A couple of friends of mine, who own a production company called Synthetic Picturehaus asked me to be involved with their fan film- ‘Aperture: A Triumph of Science.’ They created the character, Susan Tiemann, I think loosely based on what they knew of me and a realistic Aperture scientist, as well as a twitter fan who was posting as her. They write, shoot and edit all of those videos and do an incredible job. To be honest, I’ve only played Portal once and hardly know the whole world, but I like the people who like it. They have been very nice to me and I like Susan Tiemann. I definitely see myself in her AND we just got done shooting another Susan Tiemann video in July! So stay tuned!
Most recently you have been hired on to score the Edith Lake Wilkinson documentary Packed in a Trunk. How did that project come about? Will the soundtrack have its own release?

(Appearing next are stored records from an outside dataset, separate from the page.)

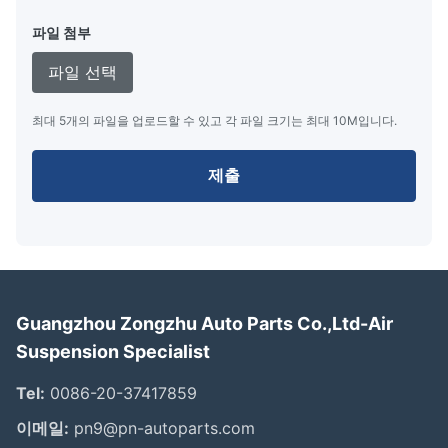
파일 첨부
파일 선택
최대 5개의 파일을 업로드할 수 있고 각 파일 크기는 최대 10M입니다.
제출
Guangzhou Zongzhu Auto Parts Co.,Ltd-Air
Suspension Specialist
Tel:
0086-20-37417859
이메일:
pn9@pn-autoparts.com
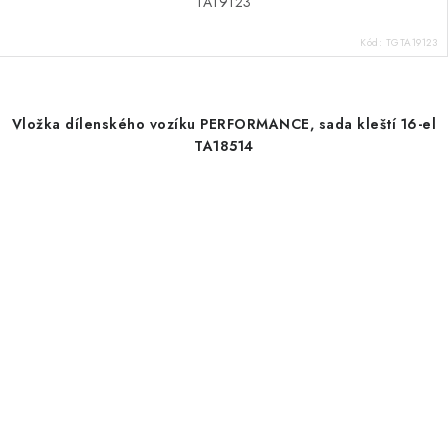
TA19123
Kód:
TGTA19123
Vložka dílenského vozíku PERFORMANCE, sada kleští 16-el
TA18514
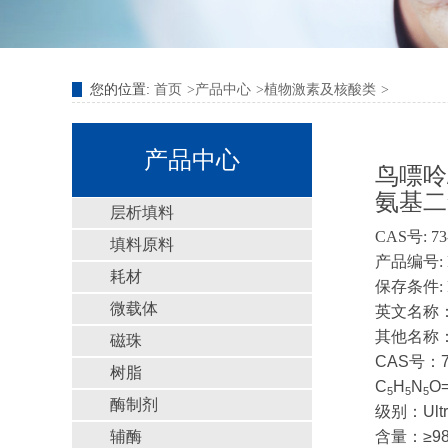
您的位置:
首页
产品中心
植物激素及核酸类
产品中心
鸟嘌呤
氨基二氧
层析填料
CAS号: 73
填料原料
产品编号: 
耗材
保存条件: 
微载体
英文名称：Gua
其他名称
磁珠
CAS号：73
树脂
C
H
N
O=
5
5
5
酶制剂
级别：Ultra
辅酶
含量：≥98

Another awesome pair of friends who make films, asked me to be a part. They’ve known of my music for a few years and thought I’d be right for this project as it came about. I completely agree and am so honored to help tell Edith Lake Wilkinson’s story! I’m not sure how things will advance. The soundtrack will definitely have a digital release, but depending on how it all develops I’m not sure it will be pressed and printed. I am so inspired by her story and my own feelings and emotions already attached I can see writing plenty of songs, that may turn in to an album for me, whether or not those songs are all used in the film, or end up as a companion piece to them film. I just really love having a subject that makes me feel something.
Can we expect any more music releases this year?
I don’t think so. That’s just the worst thing to say. The publicist in me is yelling on the other end of the phone, but I don’t know what I’ll do the rest of the year. It’s always harder than I remember to make an album and for me, it’s hard to split my focus equally on the promotion versus the creation. Also, I hate the studio. I hate working with other people. I hate leaving my bedroom. HA! Deciding to make a new album is usually a last minute decision for me. All the sudden I’ll decide I’m ready and then try to assemble the whole thing and hope to get it made in a month. I work best under pressure. All of my best ideas happen twenty minutes before I have to go do something. That’s why I’m always late.
Any parting thoughts?
I’m really grateful to get to do what I do for a living. I say I am a musician, but I am really a performer and a social media guru and an amateur marketing exec and on the best days, I really just get paid to be MYSELF. Which is incredible. The world is a good place and I am thankful.